Example configuration with distributed training:
resources:
slots_per_trial: N
Data Downloading¶
When performing distributed training, Determined will automatically
create one process for every GPU that is being used for training. Each
process will attempt to download training and/or validation data, so
care should be taken to ensure that concurrent data downloads do not
conflict with one another. One way to do this is to include a unique
identifier in the local file system path where the downloaded data is
stored. A convenient identifier is the rank
of the current process:
a process’s rank
is automatically assigned by Determined, and will
be unique among all the processes in a trial.
You can do this by leveraging the
self.context.distributed.get_rank()
function. Below
is an example of how to do this when downloading data from S3. In this
example, the S3 bucket name is configured via a field data.bucket
in
the experiment configuration.
import boto3
import os
def download_data_from_s3(self):
s3_bucket = self.context.get_data_config()["bucket"]
download_directory = f"/tmp/data-rank{self.context.distributed.get_rank()}"
data_file = "data.csv"
s3 = boto3.client("s3")
os.makedirs(download_directory, exist_ok=True)
filepath = os.path.join(download_directory, data_file)

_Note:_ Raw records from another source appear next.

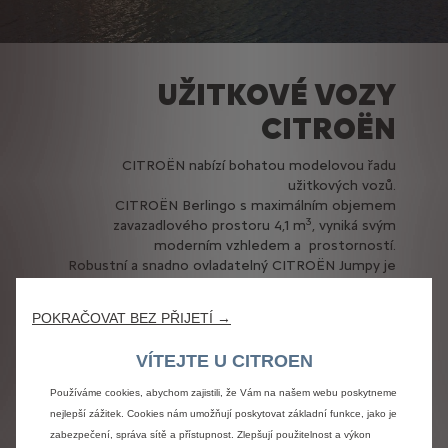
UŽITKOVÉ VOZY
CITROËN
CITROËN nabízí bohatou modelovou řadu
užitkových vozů.
CITROËN Berlingo s maximálním objemem
3
zavazadlového prostoru 4,1 m
, vyniká svým
moderním vzhledem a prostorností.
Robustní a snadno ovladatelný CITROËN Jumpy je
komfortní užitkový vůz, který se příliš neliší od
velkoprostorových rodinných vozů.
POKRAČOVAT BEZ PŘIJETÍ →
CITROËN Jumper nabízí 8 verzí karoserie s
3
objemem nákladového prostoru od 8 do 17 m
.
VÍTEJTE U CITROEN
Používáme cookies, abychom zajistili, že Vám na našem webu poskytneme
nejlepší zážitek. Cookies nám umožňují poskytovat základní funkce, jako je
Užitkové vozy Citroën
zabezpečení, správa sítě a přístupnost. Zlepšují použitelnost a výkon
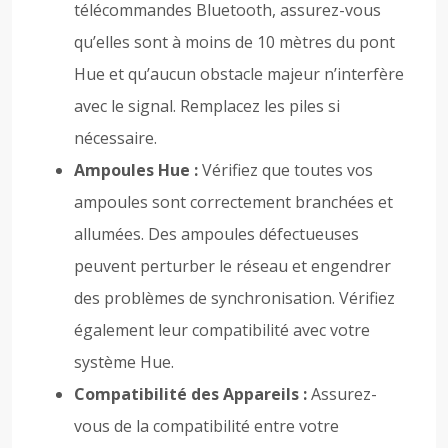
télécommandes Bluetooth, assurez-vous
qu’elles sont à moins de 10 mètres du pont
Hue et qu’aucun obstacle majeur n’interfère
avec le signal. Remplacez les piles si
nécessaire.
Ampoules Hue :
Vérifiez que toutes vos
ampoules sont correctement branchées et
allumées. Des ampoules défectueuses
peuvent perturber le réseau et engendrer
des problèmes de synchronisation. Vérifiez
également leur compatibilité avec votre
système Hue.
Compatibilité des Appareils :
Assurez-
vous de la compatibilité entre votre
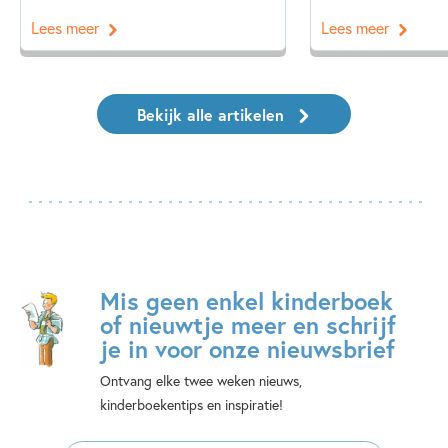
Lees meer
Lees meer
Bekijk alle artikelen
Mis geen enkel kinderboek
of nieuwtje meer en schrijf
je in voor onze nieuwsbrief
Ontvang elke twee weken nieuws,
kinderboekentips en inspiratie!
E-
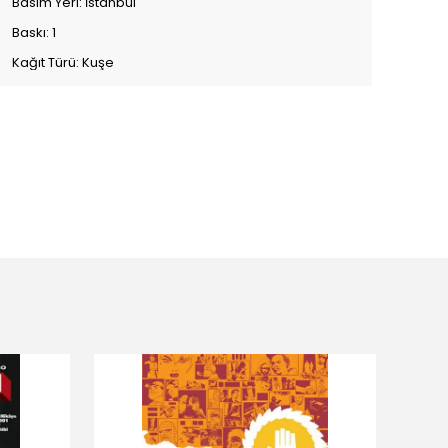
Basım Yeri: İstanbul
Baskı: 1
Kağıt Türü: Kuşe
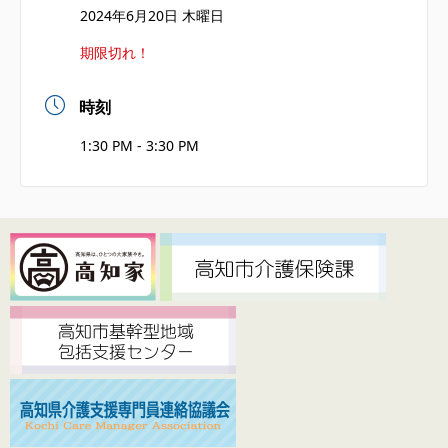
2024年6月20日 木曜日
期限切れ！
時刻
1:30 PM - 3:30 PM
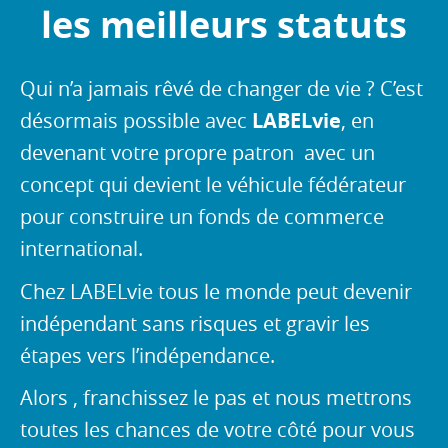
s
les meilleurs statuts
a
l
a
Qui n’a jamais rêvé de changer de vie ? C’est
r
désormais possible avec
LABELvie
, en
i
devenant votre propre patron avec un
a
l
concept qui devient le véhicule fédérateur
pour construire un fonds de commerce
international.
Chez LABELvie tous le monde peut devenir
indépendant sans risques et gravir les
étapes vers l’indépendance.
Alors , franchissez le pas et nous mettrons
toutes les chances de votre côté pour vous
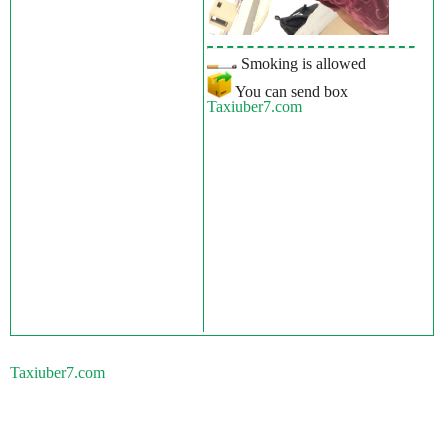
Smoking is allowed
You can send box
Taxiuber7.com
Taxiuber7.com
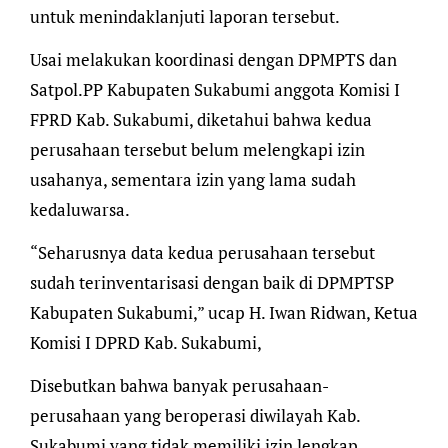
untuk menindaklanjuti laporan tersebut.
Usai melakukan koordinasi dengan DPMPTS dan
Satpol.PP Kabupaten Sukabumi anggota Komisi I
FPRD Kab. Sukabumi, diketahui bahwa kedua
perusahaan tersebut belum melengkapi izin
usahanya, sementara izin yang lama sudah
kedaluwarsa.
“Seharusnya data kedua perusahaan tersebut
sudah terinventarisasi dengan baik di DPMPTSP
Kabupaten Sukabumi,” ucap H. Iwan Ridwan, Ketua
Komisi I DPRD Kab. Sukabumi,
Disebutkan bahwa banyak perusahaan-
perusahaan yang beroperasi diwilayah Kab.
Sukabumi yang tidak memiliki izin lengkap.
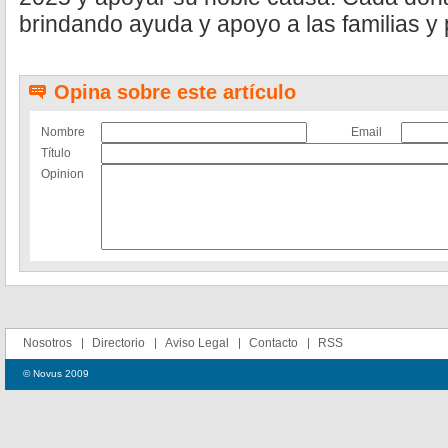
brindando ayuda y apoyo a las familias y
Opina sobre este artículo
Nombre
Email
Título
Opinion
Nosotros
Directorio
Aviso Legal
Contacto
RSS
© Novus 2009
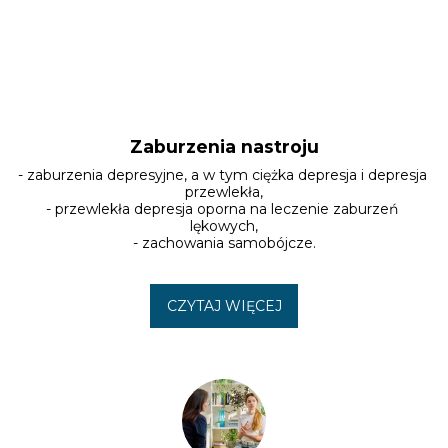
Zaburzenia nastroju
- zaburzenia depresyjne, a w tym ciężka depresja i depresja 
przewlekła,

- przewlekła depresja oporna na leczenie zaburzeń 
lękowych,

- zachowania samobójcze.
CZYTAJ WIĘCEJ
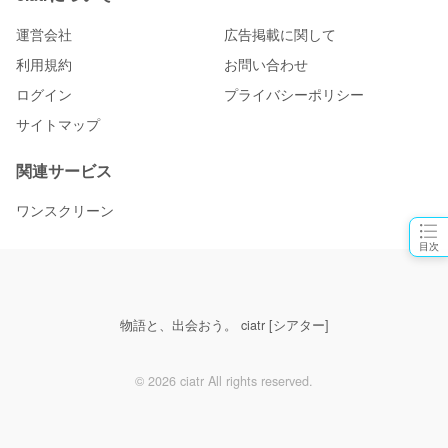
運営会社
広告掲載に関して
利用規約
お問い合わせ
ログイン
プライバシーポリシー
サイトマップ
関連サービス
ワンスクリーン
目次
物語と、出会おう。 ciatr [シアター]
© 2026 ciatr All rights reserved.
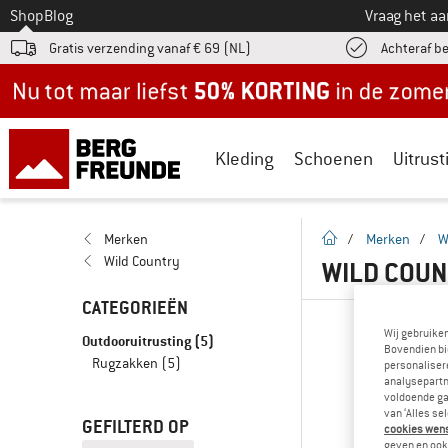
Naar
Shop
Blog
Vraag het a
Gratis verzending vanaf € 69 (NL)
Achteraf b
Nu tot maar liefst -50% in de zomersale!
Kleding
Schoenen
Uitrust
Startpagina
Merken
/
Merken
/
W
Wild Country
WILD COUN
CATEGORIEËN
Wij gebruike
Outdooruitrusting
(5)
Bovendien bi
Rugzakken
(5)
personalisere
analysepartn
voldoende ga
van ‘Alles se
GEFILTERD OP
cookies wenst
geven en ook 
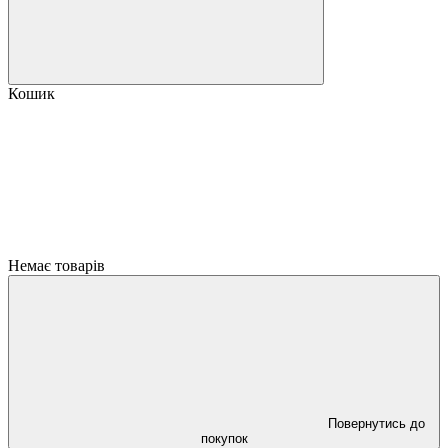
Кошик
Немає товарів
Повернутись до
покупок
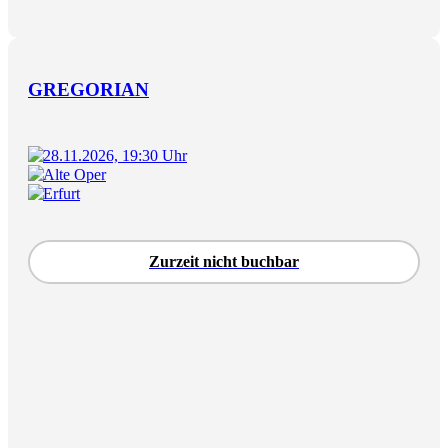
GREGORIAN
28.11.2026, 19:30 Uhr
Alte Oper
Erfurt
Zurzeit nicht buchbar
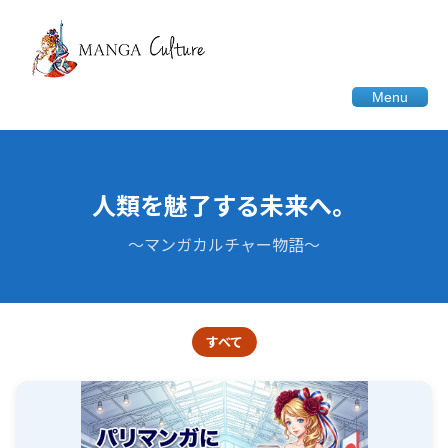
Menu
人類を魅了する未来へ。
〜マンガカルチャー物語〜
すべて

if not os.path.exists(filepath):
s3.download_file(s3_bucket, data_file, filepath)
return download_directory
Scheduling Behavior¶
The Determined master takes care of scheduling distributed training jobs automatically, ensuring that all of the compute resources required for a job are available before the job itself is launched. Users should be aware of the following details about scheduler behavior when using distributed training:
If
slots_per_trial
is smaller than or equal to the number of slots on a single agent, Determined will consider scheduling multiple distributed training jobs on a single agent. This is designed to improve utilization and to allow multiple small training jobs to run on a single agent. For example, an agent with 8 GPUs could be assigned two 4-GPU jobs, or four 2-GPU jobs.Otherwise, if
slots_per_trial
is greater than the number of slots on a single agent, Determined will schedule the distributed training job onto multiple agents. A multi-machine distributed training job will only be scheduled onto an agent if this will result in utilizing all of the agent’s GPUs. This is to ensure good performance and utilize the full network bandwidth of each machine, while minimizing inter-machine networking. For example, if all of the agents in your cluster have 8 GPUs each , you should submit jobs withslots_per_trial
set to a multiple of 8 (e.g., 8, 16, or 24).
Warning
If the scheduling constraints for multi-machine distributed training
described above are not satisfied, distributed training jobs will not
be scheduled and will wait indefinitely. For example, if every agent
in the cluster has 8 GPUs, a job with slots_per_trial
set to
12
will never be scheduled.
If a multi-GPU experiment does not become active after a minute or
so, please confirm that slots_per_trial
is set so that it can be
scheduled within these constraints. The CLI command det task list
can also be used to check if any other tasks are using GPUs and
preventing your experiment from using all the GPUs on a machine.